Задание: Напишите продолжение отрывка о любовных стихах Маяковского, начиная сразу после его последней фразы.

Отрывок:

8
Я думаю, теперь, после этой краткой новеллы, нам уже не нужно специальных эпитетов, чтоб почувствовать незаурядность этой женщины и понять, как мог наш герой такое долгое время находиться под неусыпным ее обаянием, в ее почти безраздельной власти.
В 16-м году ей было двадцать пять, на шестьдесят лет меньше, чем в семьдесят шестом. Представим себе, как, двигаясь обратно во времени, угрожающе растет ее женская сила.
Посвященные ей "Флейта-позвоночник" и особенно "Лиличка! Вместо письма" - это, пожалуй, самое подлинное из всего написанного Маяковским. Ни преданность своим, ни ненависть к чужим, ни даже обида на всех и вся никогда не были им столь талантливо выражены. Только здесь, в изъявлении этой любви, он порой проницает оболочку слов и прикасается к самому настоящему. Да, и это всего лишь фрагменты, и это всего лишь несколько строк, но и это тоже немало, подите попробуйте...
Дым табачный воздух выел. Комната - глава в крученыховском аде. Вспомни - за этим окном впервые руки твои, исступленный, гладил. Сегодня сидишь вот, сердце в железе. День еще - выгонишь, может быть, изругав. В мутной передней долго не влезет сломанная дрожью рука в рукав.
Поразительна эта точная человеческая интонация - среди фигур и рассудочных построений. Конечно, крученыховский ад и сердце в железе проглатываются не без некоторой заминки, это неизбежное у Маяковского протезирование там, где не хватает собственного органа, но зато две последних строки безукоризненны, и он сам это очень и очень почувствовал и даже не решился дробить их на части.
И дальше:
Выбегу, тело в улицу брошу я. Дикий, обезумлюсь, отчаянием иссечась. Не надо этого, дорогая, хорошая, дай простимся сейчас.

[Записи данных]
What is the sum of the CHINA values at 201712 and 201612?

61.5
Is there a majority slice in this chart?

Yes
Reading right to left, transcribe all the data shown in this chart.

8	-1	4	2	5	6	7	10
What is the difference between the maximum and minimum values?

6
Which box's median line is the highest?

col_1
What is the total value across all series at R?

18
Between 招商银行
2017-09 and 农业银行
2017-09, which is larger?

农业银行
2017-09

Поле для ответа:
Здесь тоже все на удивление по-человечески, и даже "иссечась" не режет слуха, потому что отчаянье - настоящее.
На этом, собственно, стих и кончается, дальше - привычные декорации, какие-то истории и примеры, какой-то слон, какой-то бык, вперемежку с романсовыми красивостями ("суетных дней взметенный карнавал..."), и только заключительная строфа возвращает нас к простоте и правде чувства:
Слов моих сухие листья ли заставят остановиться, жадно дыша? Дай хоть последней нежностью выстелить твой уходящий шаг.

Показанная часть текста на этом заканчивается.